Seçim kampanyalarında dış politikanın rolü
Geçtiğimiz hafta Cumhurbaşkanı Erdoğan, 24 Haziran'da erken seçim yapılmasını kabul ederek çoğu siyasal gözlemciyi şaşırttı. Karar, cumhurbaşkanının, cumhurbaşkanlığı ve parlamento seçimlerini planlandığı gibi Kasım 2019'da yapmaya ısrarlı göründüğü birkaç haftanın ardından geldi. Gerek Türk basını gerek uluslararası basın, bu kadar kısa sürede nelerin değiştiği üzerine spekülasyona yöneldi. Ortak kanı, Türkiye'nin ekonomik sıkıntılarının giderek yoğunlaştığı; bu nedenle de seçimin zamanlamasının özel önem kazandığıdır: AKP ve ortağı MHP ne kadar uzun süre beklerlerse, seçimi kazanmalarının o kadar zor olacağıdır. Erdoğan erken seçimin nedenleri olarak Türkiye'nin, aralarında jeopolitik sorunlar da bulunan bir dizi sorunla karşı karşıya olmasını sıraladı. Kıdemli siyaset bilimcimiz, erken seçimlerin Türkiye’nin dış ilişkileri açısından erken seçimlerin muhtemel etkilerini inceliyor. Seçim kampanyalarında dış politika da rol oynayacak mıdır? Erken seçimlere, Türkiye'yi uluslararası gelişmelerin etkilerine karşı korumak için gidildiğini savunmak isabetli midir?

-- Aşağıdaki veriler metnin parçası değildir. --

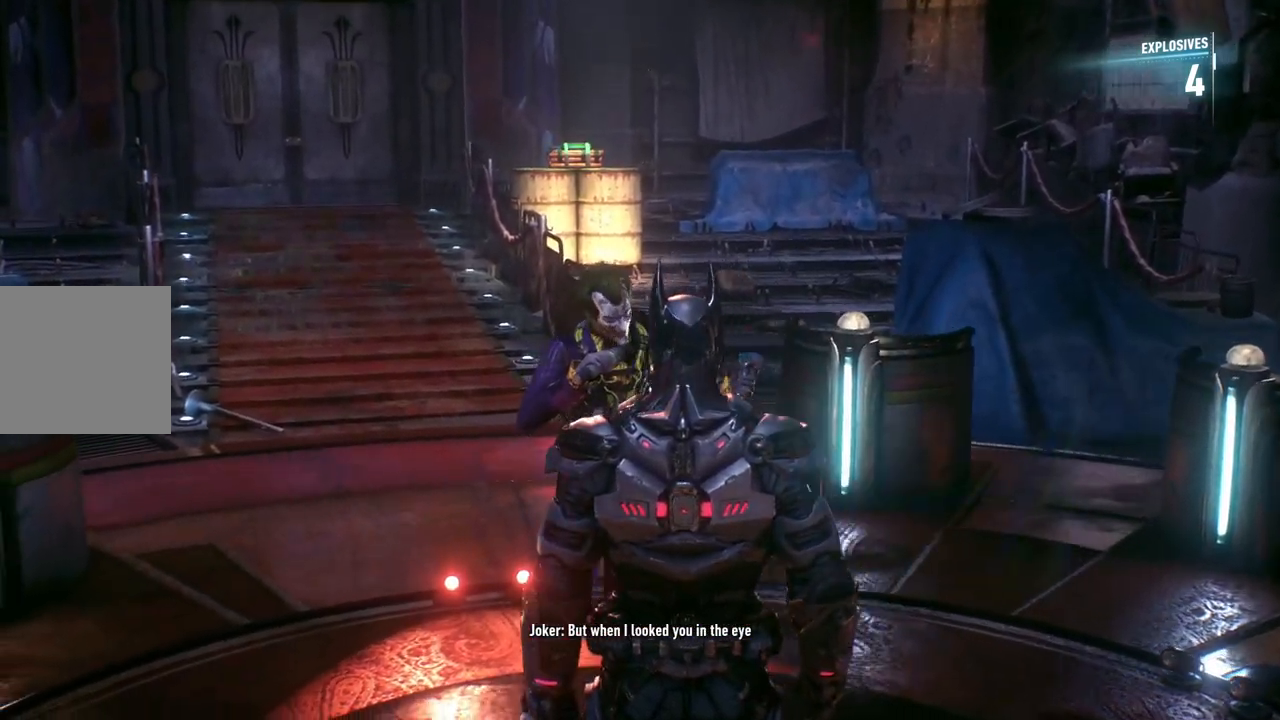
{"buttons": [], "left_stick": "down-left", "right_stick": "center", "events": [[133, "left_stick", "down-left"]]}
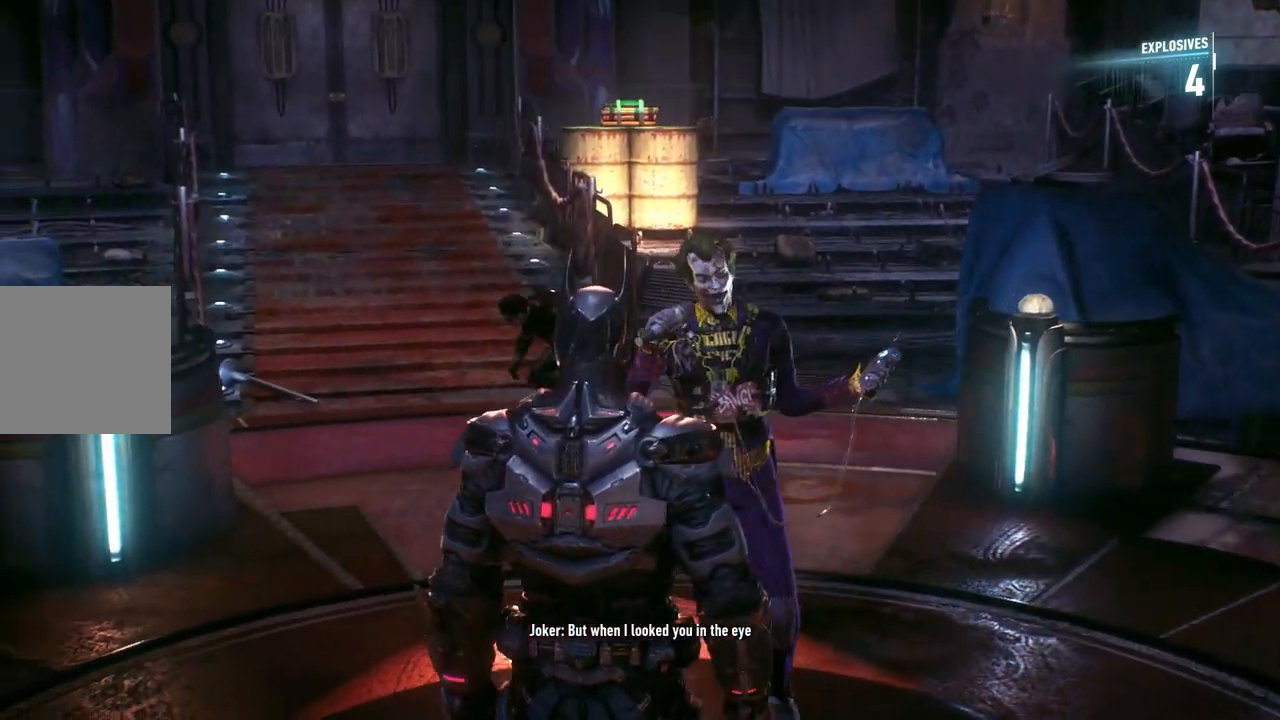
{"buttons": [], "left_stick": "left", "right_stick": "center", "events": [[467, "left_stick", "left"]]}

■ Farklı ülkelerin, Türkiye'deki seçimlerin nasıl sonuçlanacağı konusunda farklı beklentileri var. ABD ve iktidar partisi arasındaki ilişkiler gergin. Rus S-400 füze savunma sisteminin satın alınmasıyla ilgili olarak yaptırım bile uygulanabileceği gündemde. Rusların bakış açıları ise farklı. Bu seçim Türkiye'nin jeopolitik ilişkilerini kökten değiştirmesi bakımından nasıl bir potansiyele sahip?

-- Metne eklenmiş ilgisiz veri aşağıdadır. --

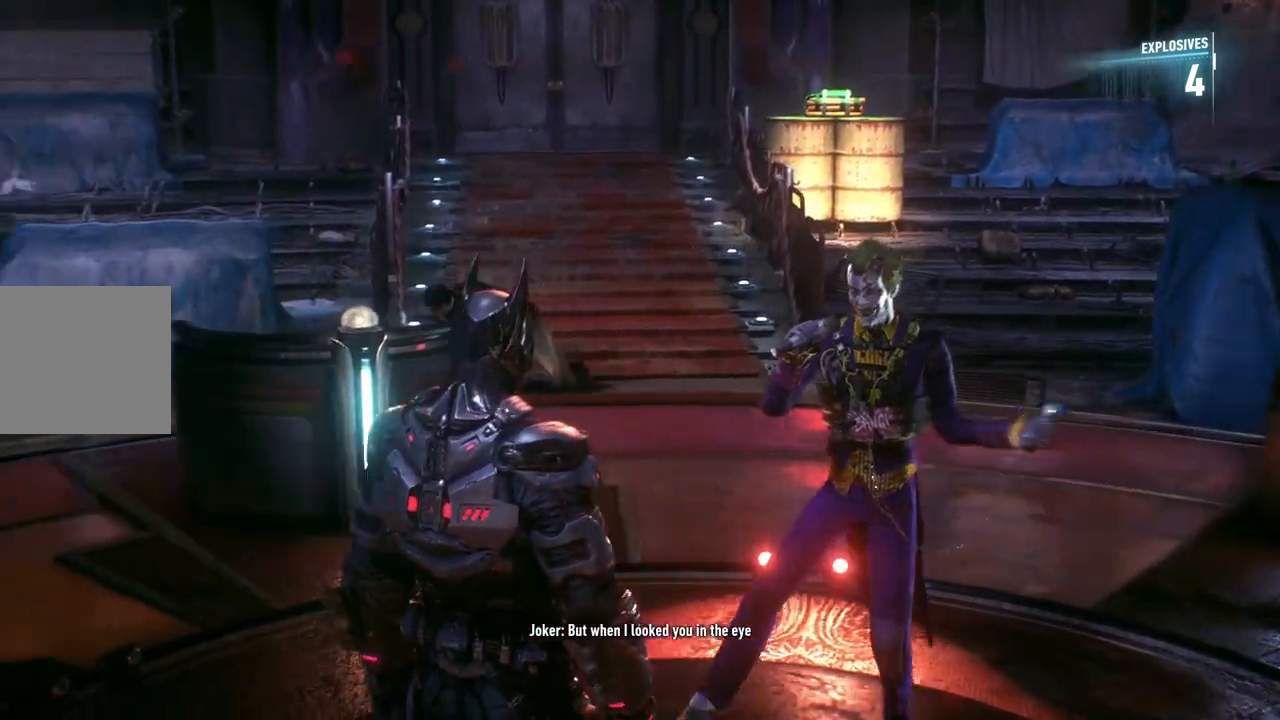
{"buttons": [], "left_stick": "up", "right_stick": "center", "events": [[217, "left_stick", "up"]]}
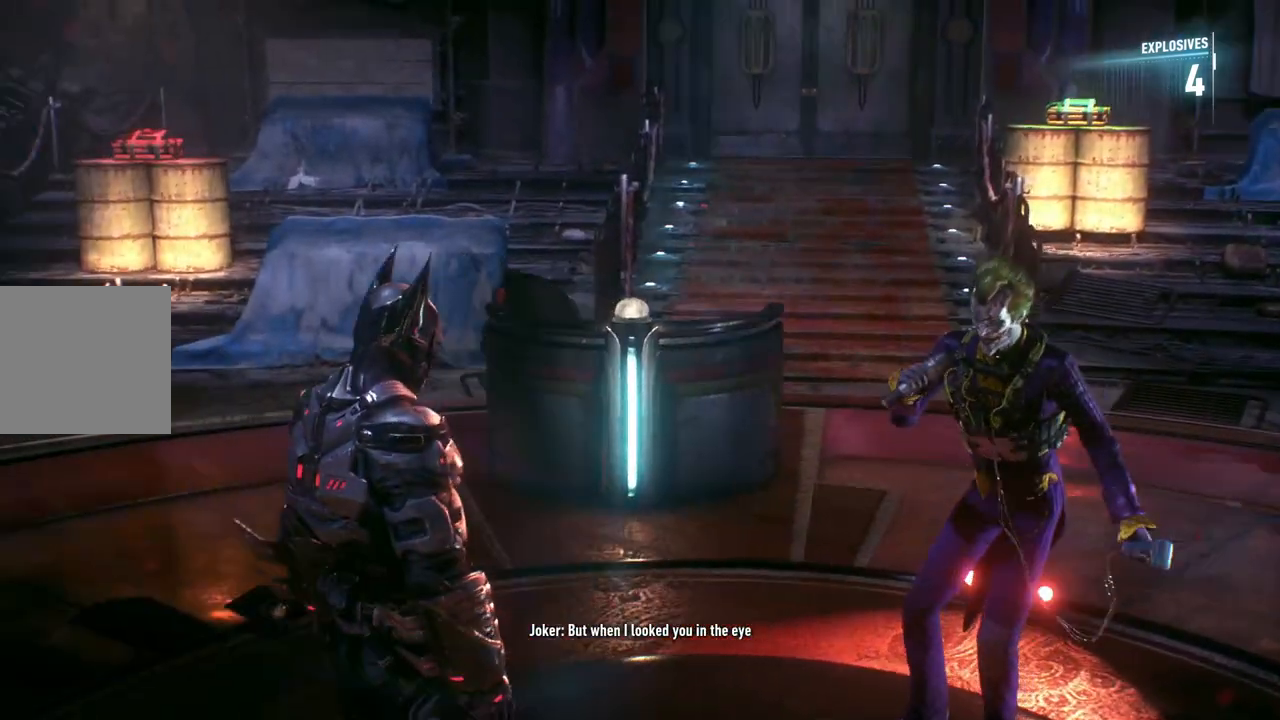
{"buttons": [], "left_stick": "up-left", "right_stick": "center", "events": [[183, "left_stick", "up-right"], [300, "left_stick", "up"], [417, "left_stick", "up-left"]]}
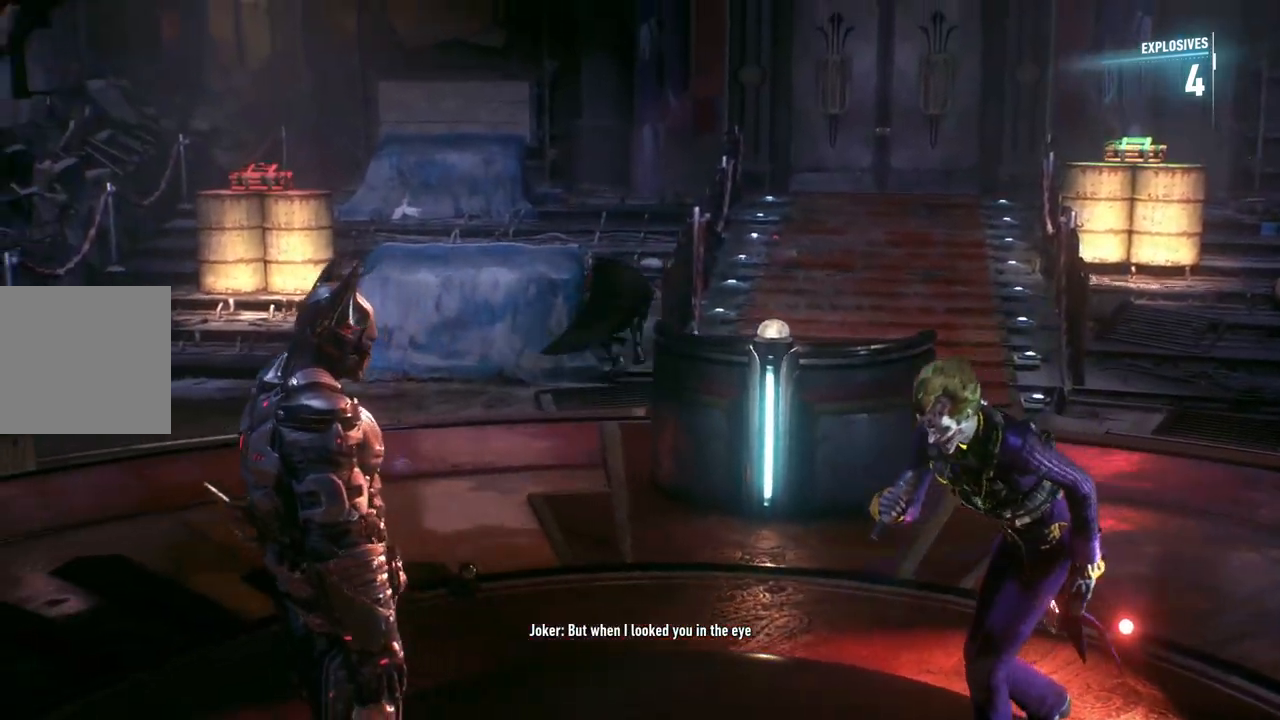
{"buttons": [], "left_stick": "up-left", "right_stick": "center", "events": []}
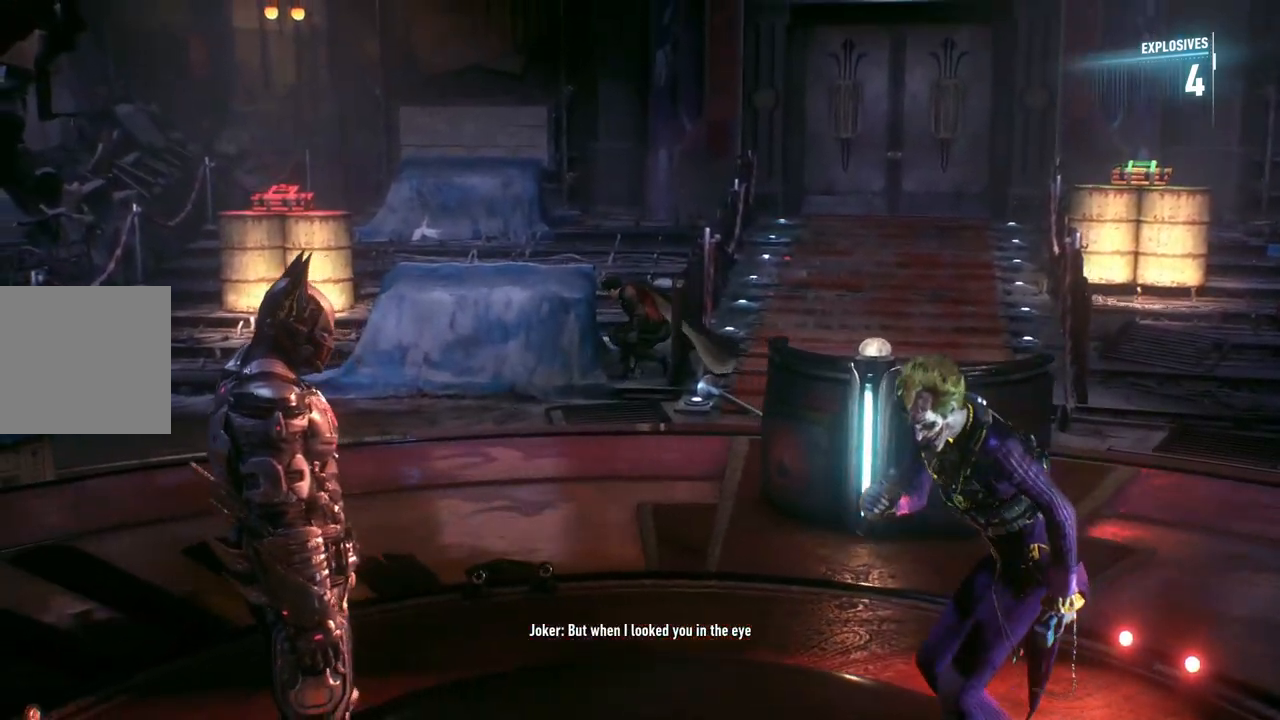
{"buttons": [], "left_stick": "left", "right_stick": "center", "events": [[67, "left_stick", "up"], [500, "left_stick", "left"]]}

Bu, kolayca cevaplanamayacak, hayli kapsamlı bir soru. Seçimleri farklı bir partiler bileşimi kazansa bile, Türkiye’nin ABD veya Rusya'ya karşı tutumunun büyük ölçüde değişeceğini gösteren bir işaret yok. ABD ile en büyük ihtilaf konusu, Suriye'de YPG ile işbirliği yapmayı seçmiş olmasıdır. Bu işbirliği sadece iktidar partisi tarafından değil, Türkiye'deki diğer başlıca siyasi aktörler tarafından da kabul edilemez bulunmaktadır.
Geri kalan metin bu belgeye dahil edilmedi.